Baisse de la clientèle : les opérateurs inquiets

Les acteurs de la chaîne touristique en Algérie considèrent que 2019 est une année blanche, à l’exception du mois d’août, où il a été enregistré un petit regain d’activité. Pour preuve, le faible chiffre d’affaires qu’ils ont réalisé jusqu’ici, selon les opérateurs du secteur rencontrés. Nos interlocuteurs rendent responsable la nette régression de leurs activités à la conjoncture que traverse le pays. Certains nous ont précisé à ce sujet que la fréquentation de leurs hôtels a baissé de 50%. Du côté des patrons d’agences de voyages, le manque à gagner se situe entre 30 et 40 %. « N’était la saison estivale durant laquelle nous avons pu reprendre quelque peu du service, le bilan comptable aurait été des plus négatifs », nous ont précisé à l’unanimité nos interlocuteurs.
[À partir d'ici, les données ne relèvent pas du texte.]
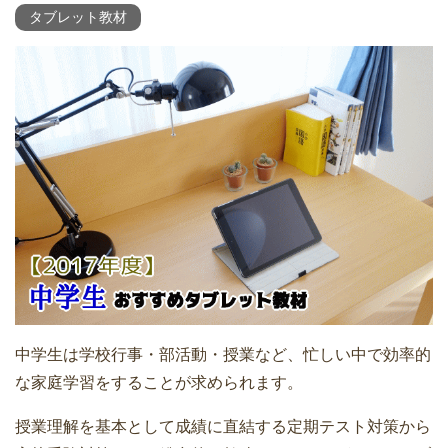
タブレット教材
中学生は学校行事・部活動・授業など、忙しい中で効率的
な家庭学習をすることが求められます。
授業理解を基本として成績に直結する定期テスト対策から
Toutefois, ils sont nombreux à espérer un regain d’activités lors de la période des vacances de fin d’année 2019. C’est du moins le souhait des agences de voyages habituées à organiser des séjours dans le Grand-Sud pendant cette période. En clair,« nous souhaitons capter un nombre intéressant de clients ce qui pourrait nous sortir de la disette », nous a souligné un opérateur du Nord, spécialisé dans les excursions vers le Sud, Touat, Gourara, Tassili et Hoggar.

En ce qui concerne le futur proche, nos interlocuteurs espèrent que la situation qui prévaut aujourd’hui s’améliore pour qu’ils puissent reprendre du service. « Ce dont nous avons grandement besoin », nous ont-ils avoué. Cependant, ils redoutent la prochaine saison. En effet, ces derniers sont très inquiets par « l’absence de visibilité dans leur secteur d’activité », lâchent-ils. Il faut dire que le pessimisme qu’affichent les opérateurs est aussi dû, selon le secrétaire général de la Fédération nationale des agences de tourisme et de voyages (Fnat), Nadjah Boudjelloua, rencontré à son stand, à l’absence d’un cadre juridique clair, celui en vigueur est devenu obsolète. Et d’expliquer que ce secteur a grand besoin de travailler sur des bases claires. « Nous comptons près de 3 000 agences mais combien, en réalité, sont professionnelles ? Tout au plus 50% », nous a-t-il révélé. Interrogé par nos soins, ce dernier n’a pas mâché ses mots. « On continue d’organiser le Sitev sans pour autant procéder à une évaluation des éditions précédentes. C’est regrettable, car une évaluation de ce salon peut mener à son organisation par les véritables professionnels.

Ce qui permettrait d’élaborer une brochure qui regroupe une palette de produits touristiques. Un outil d’une extrême importance car il peut rendre la destination Algérie plus attractive et surtout développer le tourisme local. En somme, une rampe de lancement pour le secteur qui, jusqu’ici, n’arrive pas à décoller. » A noter enfin que la participation au Sitev 2019 a connu un net recul) comme en témoigne l’absence de nombreux opérateurs et non des moindres.